(EXTRACT PROVIDED)
DescriptionShishir Prakash
2014-07-17 17:50:10 UTC
Description of problem:
We have a setup nagios monitoring which logins to rhev and collects the health status. Each login creates a entry in audit_log table in database.
Now the size of this tables reaches to 400MB and the rhev-manager GUI login was very slow . can say almost impossible.
Loking at the log it says "java.lang.OutOfMemoryError: GC overhead limit exceeded " Which does not had any clue that audit_log table may causes the problem.
"2014-07-17 05:17:44,200 ERROR [org.ovirt.engine.core.bll.adbroker.GSSAPIDirContextAuthenticationStrategy] (ajp-/127.0.0.1:8702-20) Kerberos error: java.lang.OutOfMemoryError: GC overhead limit exceeded"
There are few things which i would like to imporve in audit_log.
1) if we are loggin the information in audit log then we also log source IP which can actually give us some clue also.
2) If the audit_log size is huge then a specific alert should generate which can let the admin know that its time for cleanup or we can actually automate the cleanup based on max limit of audit_log table size.
Version-Release number of selected component (if applicable):
3.4
How reproducible:
Hit atleast 1000000 login to reproduce the issue. If the audit_log table size is exceded then you will find the rhev-manager UI will be extremely slow.
shishir-
Added to the previous test (comment 6) a script that does periodically API calls (log-in, do some GET on DC/Cluster/Host and log-out)
Did not succeeded to reproduce the problem with 1000000 records in audit_log table and the script that was running.
I am closing this as CURRENTRELEASE (approved by Oved)

(Saved data entries)
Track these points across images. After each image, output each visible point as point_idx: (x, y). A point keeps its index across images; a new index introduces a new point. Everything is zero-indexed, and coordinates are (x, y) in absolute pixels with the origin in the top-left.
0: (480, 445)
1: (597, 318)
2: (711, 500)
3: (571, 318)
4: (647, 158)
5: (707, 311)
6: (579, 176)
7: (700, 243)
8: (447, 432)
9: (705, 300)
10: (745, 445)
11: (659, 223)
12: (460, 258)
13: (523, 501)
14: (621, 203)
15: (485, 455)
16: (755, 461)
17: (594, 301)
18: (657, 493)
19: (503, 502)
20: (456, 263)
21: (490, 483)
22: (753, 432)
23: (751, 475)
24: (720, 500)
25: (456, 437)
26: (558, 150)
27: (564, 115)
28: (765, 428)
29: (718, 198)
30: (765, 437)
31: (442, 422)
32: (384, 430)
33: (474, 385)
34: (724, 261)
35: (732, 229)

* * *

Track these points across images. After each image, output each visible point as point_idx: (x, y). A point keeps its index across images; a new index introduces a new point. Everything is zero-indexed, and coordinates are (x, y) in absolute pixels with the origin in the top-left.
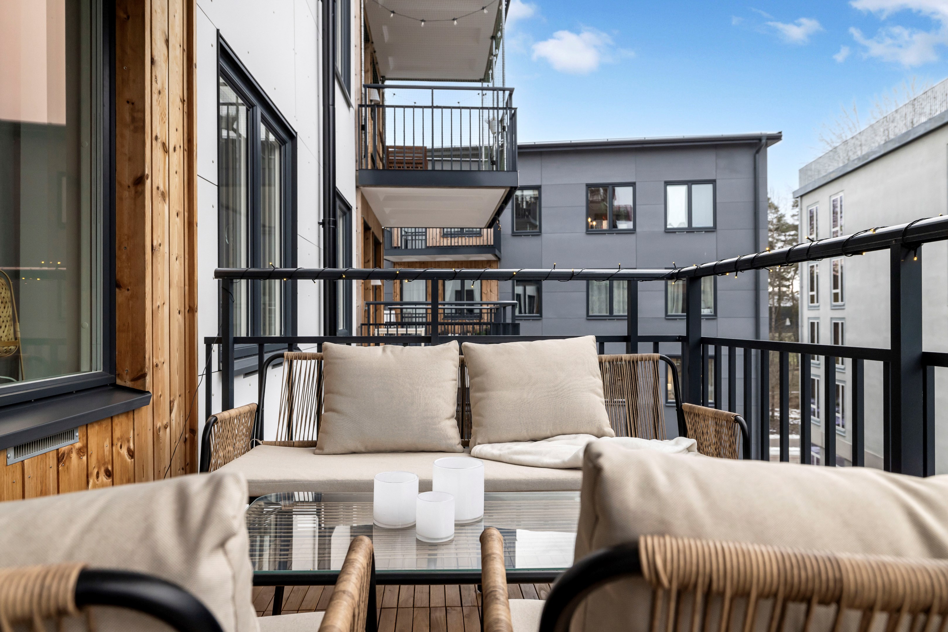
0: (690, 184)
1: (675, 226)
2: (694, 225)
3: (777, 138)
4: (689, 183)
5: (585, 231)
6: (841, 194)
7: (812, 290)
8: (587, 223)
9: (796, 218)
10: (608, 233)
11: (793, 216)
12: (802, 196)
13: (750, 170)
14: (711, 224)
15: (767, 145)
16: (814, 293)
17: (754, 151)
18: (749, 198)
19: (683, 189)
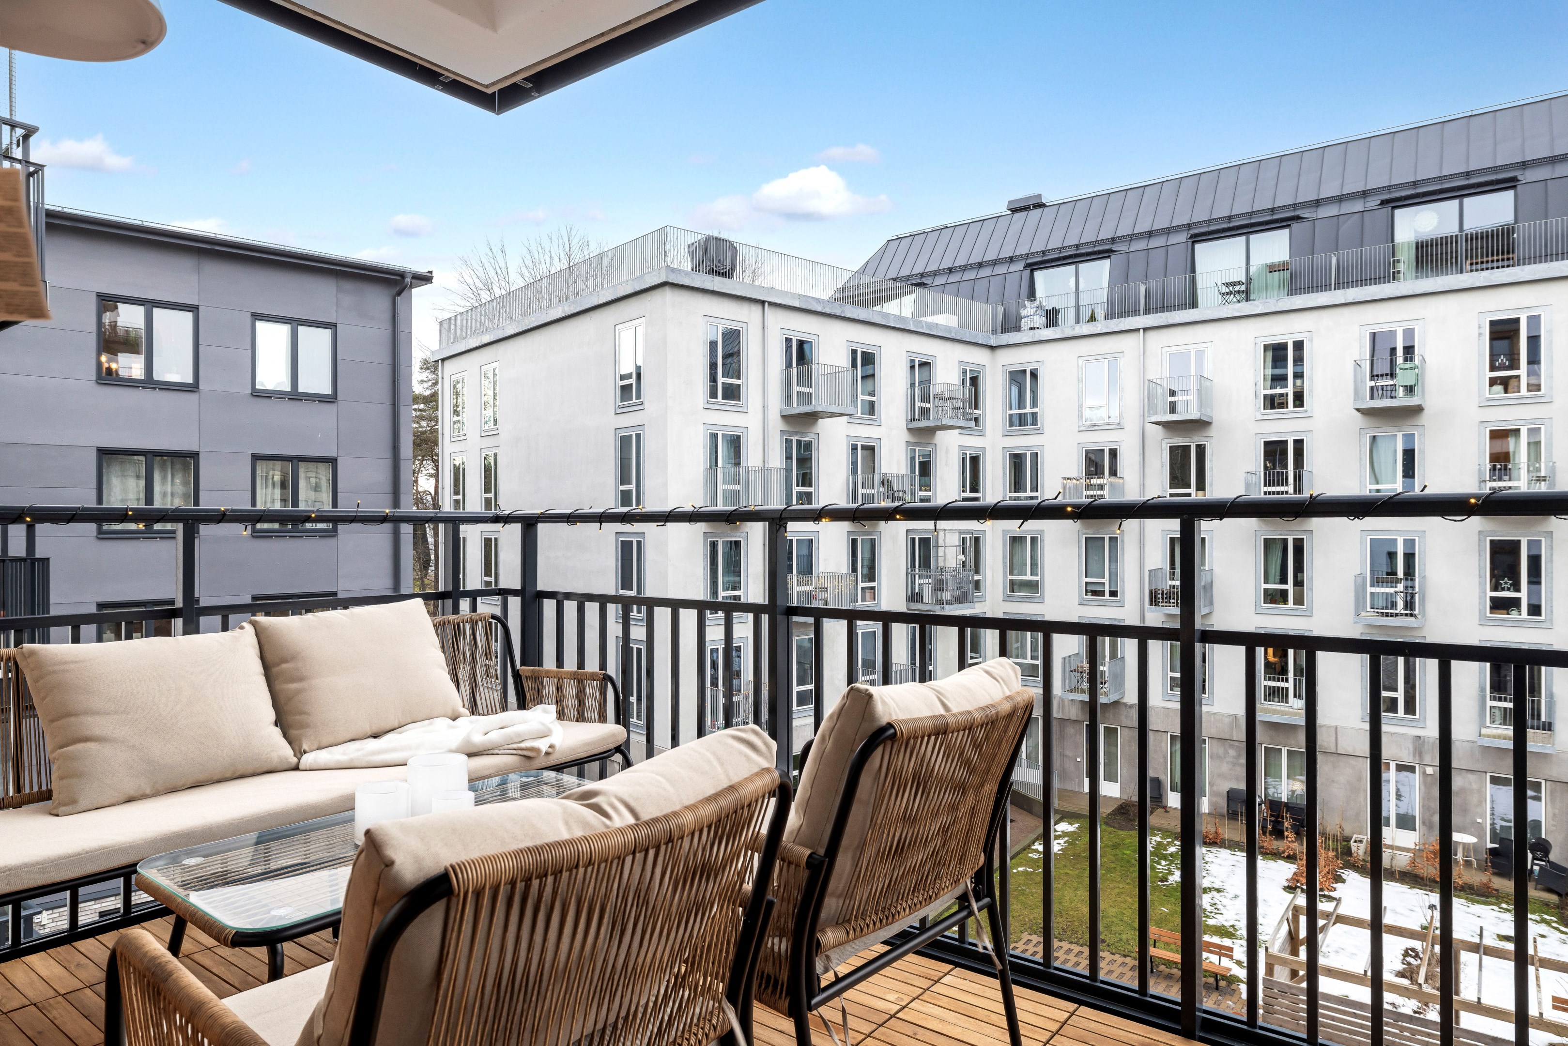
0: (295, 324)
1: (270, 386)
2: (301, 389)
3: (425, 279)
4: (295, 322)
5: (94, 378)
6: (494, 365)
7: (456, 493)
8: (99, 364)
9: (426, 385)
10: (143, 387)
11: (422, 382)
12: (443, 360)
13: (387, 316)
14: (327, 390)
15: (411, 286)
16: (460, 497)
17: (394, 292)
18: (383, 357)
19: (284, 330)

---

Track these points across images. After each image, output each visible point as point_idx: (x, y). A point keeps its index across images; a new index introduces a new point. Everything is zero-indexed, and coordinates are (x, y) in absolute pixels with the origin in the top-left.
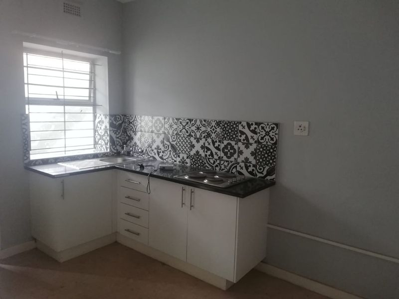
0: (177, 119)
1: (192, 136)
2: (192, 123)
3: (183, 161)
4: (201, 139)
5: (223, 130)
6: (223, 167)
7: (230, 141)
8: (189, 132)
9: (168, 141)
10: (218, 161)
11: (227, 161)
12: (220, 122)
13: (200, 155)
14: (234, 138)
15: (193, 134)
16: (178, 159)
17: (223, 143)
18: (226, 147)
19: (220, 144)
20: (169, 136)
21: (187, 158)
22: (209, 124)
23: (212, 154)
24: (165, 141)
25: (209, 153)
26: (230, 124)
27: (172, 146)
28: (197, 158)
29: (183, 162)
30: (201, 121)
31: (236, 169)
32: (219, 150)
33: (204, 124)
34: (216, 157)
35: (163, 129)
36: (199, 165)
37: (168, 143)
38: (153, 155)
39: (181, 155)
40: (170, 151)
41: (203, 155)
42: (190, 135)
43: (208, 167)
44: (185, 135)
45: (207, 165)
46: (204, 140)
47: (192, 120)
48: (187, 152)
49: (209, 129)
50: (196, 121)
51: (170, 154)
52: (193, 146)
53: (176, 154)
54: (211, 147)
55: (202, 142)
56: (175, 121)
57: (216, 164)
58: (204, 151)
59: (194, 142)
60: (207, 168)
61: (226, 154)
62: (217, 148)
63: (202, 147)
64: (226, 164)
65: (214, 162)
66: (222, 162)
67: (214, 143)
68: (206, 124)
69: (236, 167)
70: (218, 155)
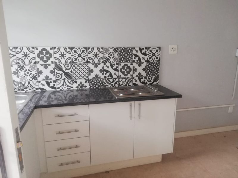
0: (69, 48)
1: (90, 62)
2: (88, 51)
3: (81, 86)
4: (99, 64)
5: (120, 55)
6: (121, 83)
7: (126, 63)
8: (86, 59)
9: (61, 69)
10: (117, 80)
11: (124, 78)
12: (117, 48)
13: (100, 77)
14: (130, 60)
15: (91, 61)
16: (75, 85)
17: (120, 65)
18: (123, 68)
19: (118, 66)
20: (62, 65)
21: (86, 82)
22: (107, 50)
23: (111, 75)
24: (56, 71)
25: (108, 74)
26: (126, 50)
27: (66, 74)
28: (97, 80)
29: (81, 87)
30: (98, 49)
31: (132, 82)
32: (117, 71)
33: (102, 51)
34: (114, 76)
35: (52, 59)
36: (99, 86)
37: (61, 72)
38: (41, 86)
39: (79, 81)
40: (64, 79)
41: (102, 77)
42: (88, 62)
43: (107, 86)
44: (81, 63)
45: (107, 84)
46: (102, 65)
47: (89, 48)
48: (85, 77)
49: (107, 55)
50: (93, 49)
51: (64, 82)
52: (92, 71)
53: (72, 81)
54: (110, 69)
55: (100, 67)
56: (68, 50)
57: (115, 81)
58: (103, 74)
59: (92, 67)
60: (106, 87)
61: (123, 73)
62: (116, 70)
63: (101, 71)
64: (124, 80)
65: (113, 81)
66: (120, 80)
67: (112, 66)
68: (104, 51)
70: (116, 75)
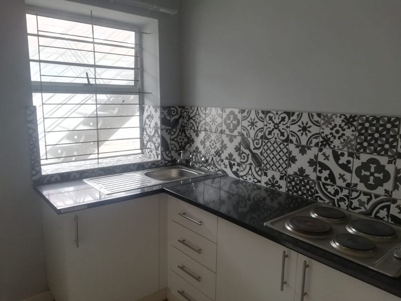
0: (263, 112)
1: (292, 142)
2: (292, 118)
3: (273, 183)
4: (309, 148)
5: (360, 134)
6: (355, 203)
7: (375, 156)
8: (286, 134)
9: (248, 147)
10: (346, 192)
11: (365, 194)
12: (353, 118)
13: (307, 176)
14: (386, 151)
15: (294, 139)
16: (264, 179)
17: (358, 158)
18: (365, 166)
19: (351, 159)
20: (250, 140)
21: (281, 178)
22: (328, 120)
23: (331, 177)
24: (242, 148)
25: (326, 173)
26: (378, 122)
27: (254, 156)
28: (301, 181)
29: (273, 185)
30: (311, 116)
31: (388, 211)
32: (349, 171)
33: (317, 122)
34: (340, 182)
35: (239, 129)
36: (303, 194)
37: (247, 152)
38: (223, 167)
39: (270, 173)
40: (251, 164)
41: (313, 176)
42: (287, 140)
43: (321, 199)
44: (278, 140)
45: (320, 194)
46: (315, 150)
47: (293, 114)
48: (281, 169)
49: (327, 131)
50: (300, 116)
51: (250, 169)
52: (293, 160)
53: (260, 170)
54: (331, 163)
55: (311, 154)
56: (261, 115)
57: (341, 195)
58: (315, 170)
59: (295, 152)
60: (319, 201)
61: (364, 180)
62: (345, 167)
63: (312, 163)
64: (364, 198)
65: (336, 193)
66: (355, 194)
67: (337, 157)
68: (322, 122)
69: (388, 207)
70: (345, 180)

(EXERCISES)
1. According to the bug report, what size had the audit_log table reached?
2. In the bug report, list the things the test script ran GET calls on.
3. Repeat the bug report starting with "Loking at the" and going on through "causes the problem.".

(TASK-BY-TASK RESULTS)
1. 400MB

2. DC, Cluster, Host

3.
Loking at the log it says "java.lang.OutOfMemoryError: GC overhead limit exceeded " Which does not had any clue that audit_log table may causes the problem.